Tuesday, January 13, 2009
Yasujiro Ozu's masterpiece has a lot to do with distance, both geographical and emotional. The year is 1953 -- eight years after the bombings of Hiroshima and Nagasaki, events which not only resulted in massive carnage but also scattered and disconnected the lives of survivors -- and an aging couple, the Hirayamas, take a long journey to Tokyo, a place they've never been, to visit their adult children.
First they stay with their son, Koichi, who is a doctor, and his wife, both of whom are respectful but remote; there's no hugging and kissing when they arrive. The grandkids, whom they are seeing for the first time, are a pair of rude, spoiled brats who make no pretense of wanting to be around these old strangers who have invaded their home. The son and his wife aren't that crazy about the old folks either, as the family has its own life to lead and this visit just gets in their way. When the couple visit their daughter, Shige, and her husband, it's the same story: the daughter acts pleasant, but doesn't want to spend anymore money or time on than she absolutely must. She pawns them off on Noriko, their widowed daughter-in-law whose husband died in the war; unlike the others, she not only enjoys their company but does everything she can for them, as they are her last link to her married past.
At the insistence of Shige and Koichi, the Hirayamas then spend a few days at a spa, which turns out to be populated entirely by young people and in which they feel entirely out of their element. After a sleepless night, they return early, unintentionally spoiling Shige's plans for the coming week.

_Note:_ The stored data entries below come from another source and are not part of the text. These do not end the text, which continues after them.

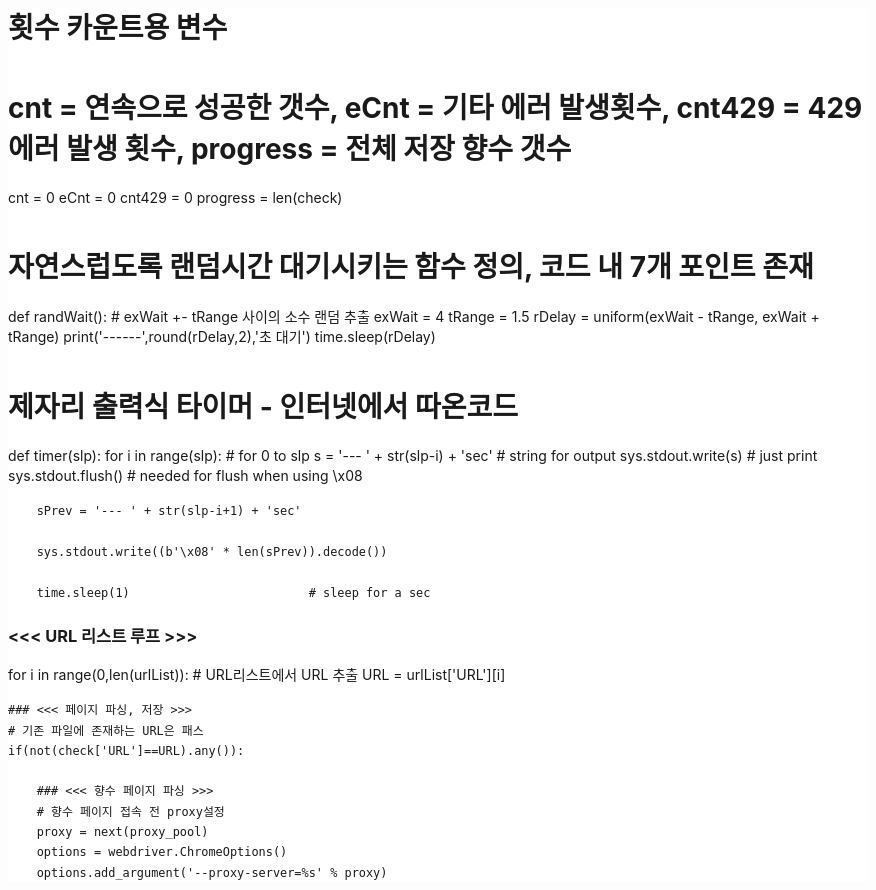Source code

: # 횟수 카운트용 변수 
# cnt = 연속으로 성공한 갯수, eCnt = 기타 에러 발생횟수, cnt429 = 429에러 발생 횟수, progress = 전체 저장 향수 갯수
cnt = 0
eCnt = 0
cnt429 = 0
progress = len(check)

# 자연스럽도록 랜덤시간 대기시키는 함수 정의, 코드 내 7개 포인트 존재
def randWait():
    # exWait +- tRange 사이의 소수 랜덤 추출
    exWait = 4
    tRange = 1.5
    rDelay = uniform(exWait - tRange, exWait + tRange)
    print('------',round(rDelay,2),'초 대기')
    time.sleep(rDelay)

# 제자리 출력식 타이머 - 인터넷에서 따온코드
def timer(slp):
    for i in range(slp):                        # for 0 to slp
        s = '--- ' + str(slp-i) + 'sec'         # string for output
        sys.stdout.write(s)                     # just print
        sys.stdout.flush()                      # needed for flush when using \x08
        
        sPrev = '--- ' + str(slp-i+1) + 'sec'
        
        sys.stdout.write((b'\x08' * len(sPrev)).decode())
        
        time.sleep(1)                         # sleep for a sec

### <<< URL 리스트 루프 >>>
for i in range(0,len(urlList)):
    # URL리스트에서 URL 추출
    URL = urlList['URL'][i]

    ### <<< 페이지 파싱, 저장 >>>
    # 기존 파일에 존재하는 URL은 패스
    if(not(check['URL']==URL).any()):
        
        ### <<< 향수 페이지 파싱 >>>
        # 향수 페이지 접속 전 proxy설정
        proxy = next(proxy_pool)
        options = webdriver.ChromeOptions()
        options.add_argument('--proxy-server=%s' % proxy)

The trip, which they hoped to be a joyful reunion, turns out to be little more than one long somber letdown, which they endure with a stoic sense of denial, continually making up excuses for children who clearly see them as nothing but a bother. They lie to each other about how happy they are for their children, and how successful they all are, if only because the truth is too painful to bear. One night, the old man goes out for a night on the town with an old friend and gets drunk and says that he is sorry to realize that Koichi not only doesn't live in thriving Tokyo but is merely a doctor in an outlying suburb.
Ozu is not the first name you think of when you think of epic or grand-scale, yet to me that's exactly what they are: big, big films about crucial episodes in human life, in this case the disappointment that simply comes with living and aging, with realizing that certain dreams not only won't be met but will often be cruelly rebuffed, that the more you try to remind yourself how good life is, the more life will mock you. This goes not just for the Hirayamas but for their children, who clearly have some issues with their parents they have buried. A younger daughter, Kyoko, lives with them at home, and she apparently feels nothing but love for them, but we also learn that the father gave up drinking when she was born. There is also another son, Noriko's late husband, who apparently inherited his father's taste for sake and made life hard for his wife. And there is also another son, whom he don't meet until the end, and who makes no effort to see them at all until it's too late.
"Isn't life disappointing?" Kyoko says late in the film, after a final tragedy that brings the family together for a last time. To many, it's the key line in all of Ozu's work, yet the film never feels any more dour or grim than it has to be. He doesn't dramatize or exaggerate grief so much as he observes it, sympathetically, gracefully, and with extraordinary humanity. This is a great, sad film about human life, which is also great and also, inevitably, sad.